By Susanna Henighan
TORTOLA, BRITISH VIRGIN ISLANDS– A New York man who was convicted of murder on this picturesque island has been given one ray of hope from London’s Privy Council. William Labrador, 38, facing a life sentence, will have the chance to plead for freedom later this year, when the final court of appeal for this British Caribbean territory hears his case.
The appeal will be closely watched by at least one Albemarle resident: Michael Spicer. Along with his friend, Evan George, Spicer was initially charged in the death of Lois McMillen alongside Labrador and a fourth vacationer-turned-prisoner, New Yorker Alexander Benedetto.
The Privy Council ruling came May 28 after lawyers for Labrador appeared asking for a chance to argue their case. The court said it would also hear an appeal filed by Benedetto, Labrador’s childhood friend. Benedetto is fighting an order to return to the British Virgin Islands and stand trial in the killing of McMillen, a Connecticut artist.
What does it mean that the court will hear the appeals? Just like everything else surrounding this case, it depends who you talk to.
Lawyers close to the men hailed the Privy Council’s decision as a victory, while prosecutors called the hearing routine.

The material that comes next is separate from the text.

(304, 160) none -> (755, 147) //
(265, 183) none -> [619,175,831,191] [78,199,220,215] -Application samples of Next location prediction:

And in a sign that neither side is taking anything for granted, all declined to speak on the record.
No date has been set for the appeal, but lawyers hope it will take place later this year.
“I expect William to be walking out of jail in the fall,” says Spicer. “The Privy Council is there to correct errors made in outlying jurisdictions.”

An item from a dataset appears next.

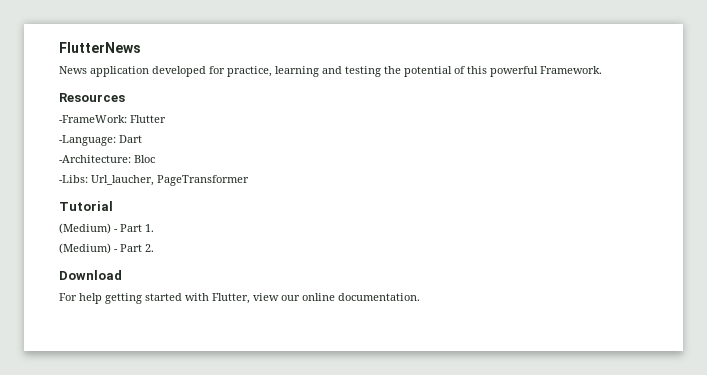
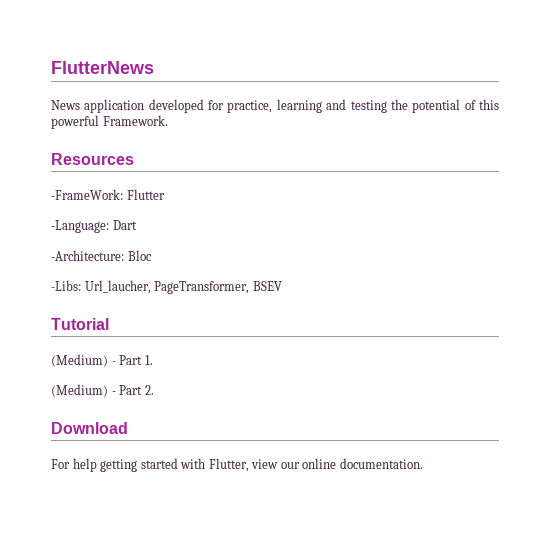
[157,175,249,186] PageTransformer -> [154,281,282,294] PageTransformer, BSEV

The case presents a tangled legal web.
McMillen, 34, was murdered on January 14, 2000, after spending a few hours at a bar listening to blues music. She left in her rented Jeep but did not get very far. Her belongings were found scattered along a rocky shoreline road less than a mile from the bar. The autopsy showed she had been beaten and drowned. She had not been robbed or sexually assaulted.
When police started investigating the crime Saturday morning– after a passer-by spotted McMillen’s body in the surf– they soon discovered her rental vehicle parked neatly by the bar where she had been. It had been thoroughly cleaned with Windex.
Prosecutors theorize that McMillen’s murderer– whom they contend to be Labrador– was hiding in the back seat of the Jeep when she left the bar.
It is not exactly clear what role prosecutors think Benedetto played. He claims that at the time of the murder he was at a popular nightspot.
Of the four men originally charged, only Evan George, 24, can really put the case behind him. George was set free in May 2001, after the trial judge ruled that prosecutors had insufficient evidence against him.
Spicer is not so lucky. While the 38-year-old Albemarle resident was set free along with George and Benedetto during the 2001 trial, he still faces a charge of conspiracy to "pervert" the course of justice.
The charge against Spicer, a law school graduate and local bon vivant, springs from an allegation that he and Benedetto conspired to buy a taxi driver's silence by paying him to leave the island. Spicer denies the allegation.
And if the Privy Council judges Labrador not guilty, Spicer expects his own conspiracy charges to be dropped.
Susanna Henighan reports for The Hook from Tortola.